Pumice is volcanic rock. When highly pressurized lava is violently erupted from a volcano, it simultaneously cools and depressurizes. As it depressurizes, many tiny gas bubbles form in it the way gas bubbles do in soda-pops when the tops are removed, lowering the pressure inside the bottles. If the lava cools very fast, as by falling into water, the lava hardens into bubble-filled rock. And the resulting pumice rock is so lightweight that it floats! The rock is also soft enough to cut with a pocketknife, or scrape with a fingernail. Pumice with a notch cut into it is shown below:

Pumice rock with a notch cut in it with a pocketknife

I haven't seen pumice float in like this during the five months I've been here, though I'm told it happens from time to time.
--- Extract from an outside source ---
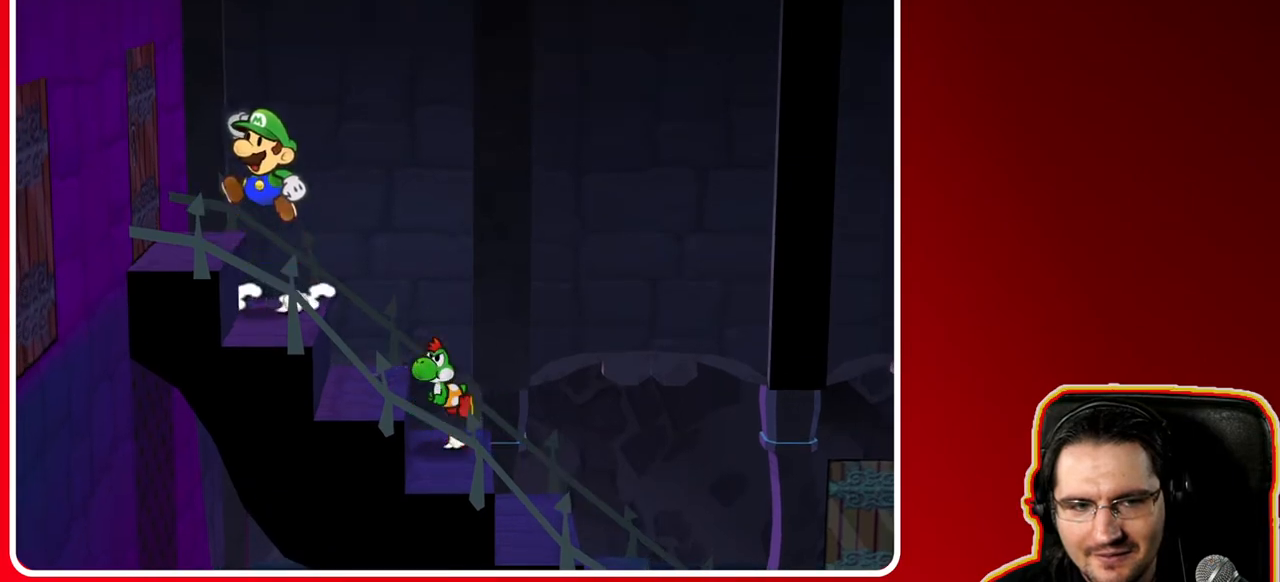
{"buttons": [], "left_stick": "left", "right_stick": "center", "events": [[17, "A", "up"], [333, "A", "down"], [417, "A", "up"]]}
Along with pumice there's an unusual number of large tree trunks suddenly cast onto the beach. Often the trunks are charred or bear machete cuts. I'm guessing that someplace downcurrent a hillside has given way during the current rainy season. Probably the hillside had been devastated and destabilized by slash-and-burn agriculture -- killing trees by girdling them, then setting fire to "clean things up." When plant roots no longer hold the soil in place and leaf littler no longer caps it, sometimes whole mountainsides slop away. And if it's in a volcanic area, there's a good chance there'll be a layer of ash and pumice below the topsoil. The tree trunks and pumice float.